Reputation: 123
I recently received a response to sub setting a range of rows based on start and stop values/identifiers in a specific column - the response can be read here.
What I'm hoping to receive some help on this time around is doing the same thing (i.e. subset all rows between each instance of the identifier), except the identifier in question is embedded within a sentence. So the identifier itself is contained within a cell with other text.
Example:
X1 X2
'hello this is a test' 1
'identifier 1234' 2
'hello' 3
'hello' 4
'hello 1234' 5
'hello again' 6
Assuming the identifier for the rows I'm looking to subset is '1234', the output I'd be hoping for would be 2,3,4,5. The identifier will never show up more than twice so there are clear start and stop points.

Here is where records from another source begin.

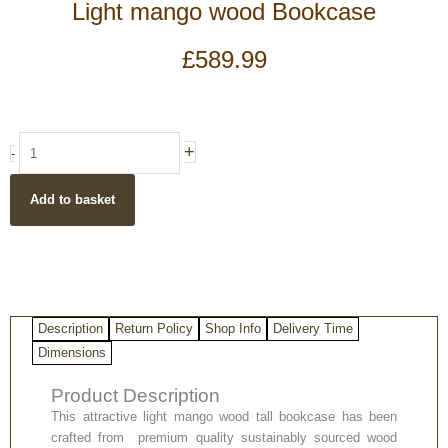
Light mango wood Bookcase
£
589.99
Light
+
-
mango
wood
Add to basket
Bookcase
quantity
Description
Return Policy
Shop Info
Delivery Time
Dimensions
Product Description
This attractive light mango wood tall bookcase has been
crafted from premium quality sustainably sourced wood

I have tried combining filter, grepl and between but have only managed to filter the rows with the identifier, and not the rows in between the identifiers.
I hope this makes sense!
Upvotes: 2
Views: 229
Reputation: 886968
As there is only a single instance of 'identifier' that specifies the 'start/stop', use grep
to get the row index that matches the pattern, get a sequence between the start and end (:
) and subset the 'X2' values
i1 <- grep('1234', df1$X1)
df1$X2[i1[1]:i1[2]]
#[1] 2 3 4 5
df1 <- structure(list(X1 = c("hello this is a test", "identifier 1234",
"hello", "hello", "hello 1234", "hello again"), X2 = 1:6),
class = "data.frame", row.names = c(NA, -6L))
Upvotes: 1